===== Source data

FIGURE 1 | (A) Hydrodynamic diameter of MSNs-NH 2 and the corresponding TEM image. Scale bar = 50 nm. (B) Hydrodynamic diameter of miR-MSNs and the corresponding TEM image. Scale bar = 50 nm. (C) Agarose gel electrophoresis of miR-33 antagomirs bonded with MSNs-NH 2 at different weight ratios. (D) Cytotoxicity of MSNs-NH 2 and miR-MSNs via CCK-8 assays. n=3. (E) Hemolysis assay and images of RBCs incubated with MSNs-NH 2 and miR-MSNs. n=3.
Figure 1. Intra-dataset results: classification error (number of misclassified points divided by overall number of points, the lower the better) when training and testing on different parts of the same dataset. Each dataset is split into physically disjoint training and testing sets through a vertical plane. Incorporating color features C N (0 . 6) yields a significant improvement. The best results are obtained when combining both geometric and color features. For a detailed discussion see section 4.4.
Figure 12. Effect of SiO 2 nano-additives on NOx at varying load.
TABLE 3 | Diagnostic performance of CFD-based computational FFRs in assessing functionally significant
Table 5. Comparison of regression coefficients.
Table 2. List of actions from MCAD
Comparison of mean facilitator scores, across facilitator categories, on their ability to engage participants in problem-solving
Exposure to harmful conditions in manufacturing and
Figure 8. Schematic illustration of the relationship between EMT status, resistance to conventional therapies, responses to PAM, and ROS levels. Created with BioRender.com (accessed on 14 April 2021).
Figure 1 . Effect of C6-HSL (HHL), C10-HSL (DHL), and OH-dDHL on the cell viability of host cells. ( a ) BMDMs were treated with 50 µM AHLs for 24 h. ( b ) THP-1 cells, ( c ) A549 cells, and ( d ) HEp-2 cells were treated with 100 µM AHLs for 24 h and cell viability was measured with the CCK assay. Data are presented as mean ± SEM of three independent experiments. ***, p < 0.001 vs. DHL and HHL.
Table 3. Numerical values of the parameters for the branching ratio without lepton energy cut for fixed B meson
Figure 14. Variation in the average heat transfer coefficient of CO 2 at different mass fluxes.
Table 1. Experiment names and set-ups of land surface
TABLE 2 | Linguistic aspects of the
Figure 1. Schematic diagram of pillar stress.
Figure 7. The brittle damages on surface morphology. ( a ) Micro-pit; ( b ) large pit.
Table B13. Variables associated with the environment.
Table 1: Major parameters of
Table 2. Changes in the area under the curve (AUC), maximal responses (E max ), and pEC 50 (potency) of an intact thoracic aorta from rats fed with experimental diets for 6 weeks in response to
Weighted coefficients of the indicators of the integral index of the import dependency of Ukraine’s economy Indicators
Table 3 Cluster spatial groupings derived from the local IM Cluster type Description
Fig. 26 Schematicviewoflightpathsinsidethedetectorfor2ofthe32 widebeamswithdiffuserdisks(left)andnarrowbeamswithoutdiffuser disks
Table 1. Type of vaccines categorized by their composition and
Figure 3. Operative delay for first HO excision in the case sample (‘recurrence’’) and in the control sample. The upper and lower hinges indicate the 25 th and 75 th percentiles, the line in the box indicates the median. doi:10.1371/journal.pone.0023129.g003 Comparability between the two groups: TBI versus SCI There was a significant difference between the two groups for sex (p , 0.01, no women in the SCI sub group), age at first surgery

==========

Extract exactly and only the lines above from the line containing "Figure 12. Effect" through the line containing "Table 2. List of actions from MCAD", both end lines included.

> **Written reply**
Figure 12. Effect of SiO 2 nano-additives on NOx at varying load.
TABLE 3 | Diagnostic performance of CFD-based computational FFRs in assessing functionally significant
Table 5. Comparison of regression coefficients.
Table 2. List of actions from MCAD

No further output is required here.